Si ipotizzerebbe dunque un vero e proprio problema all’interno dello spogliatoio, con l’avvento di Cristiano Ronaldo alla Juve: sebbene il portoghese può anche permettersi un ingaggio stratosferico dall’alto dei suoi cinque Palloni d’Oro vinto o dai molteplici trofei conquistati in carriera, non va escluso altresì l’eventuale malcontento che potrebbe essere percepito tra i bianconeri.

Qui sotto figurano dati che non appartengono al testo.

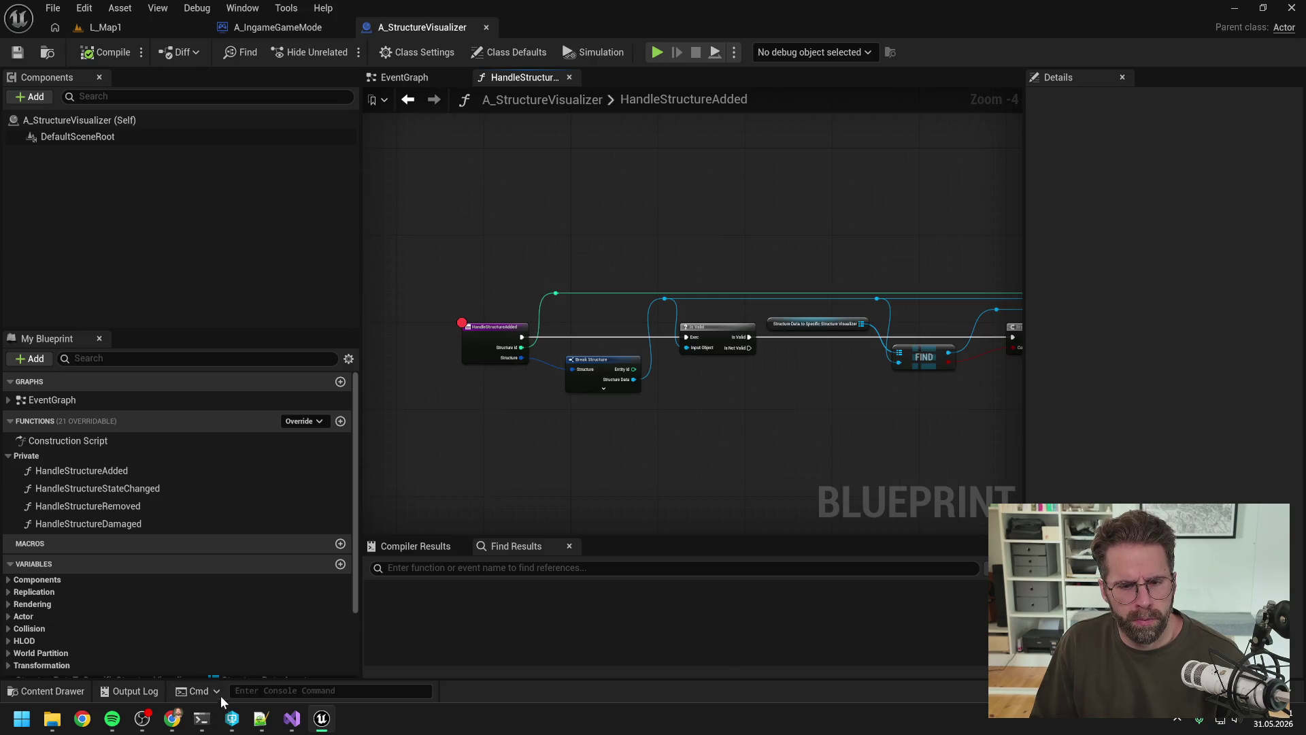
pyautogui.scroll(2, 534, 375)
pyautogui.scroll(-1, 510, 429)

In un simile contesto andrebbe posta anche l’attenzione su Miralem Pjanic, per il quale, al di là delle voci di mercato che lo vorrebbero prossimo al Barcellona, la società juventina è in procinto di accordarsi per il tanto atteso rinnovo di contratto. Attualmente l’ingaggio del bosniaco sarebbe persino di sei volte inferiore a quello che percepirebbe Cristiano Ronaldo alla Juve e non è escluso che il regista possa fare la voce grossa per un aggiornamento al rialzo delle condizioni contrattuali, le quali mai potrebbero essere paragonate alla stregua del talento portoghese.
La situazione potrebbe essere affrontata dall’amministratore delegato juventino Beppe Marotta senza particolari intoppi: il profilo di società vincente negli anni e soprattutto esente o quasi da qualsiasi problema nella gestione dei calciatori rende questo ostacolo facilmente aggirabile.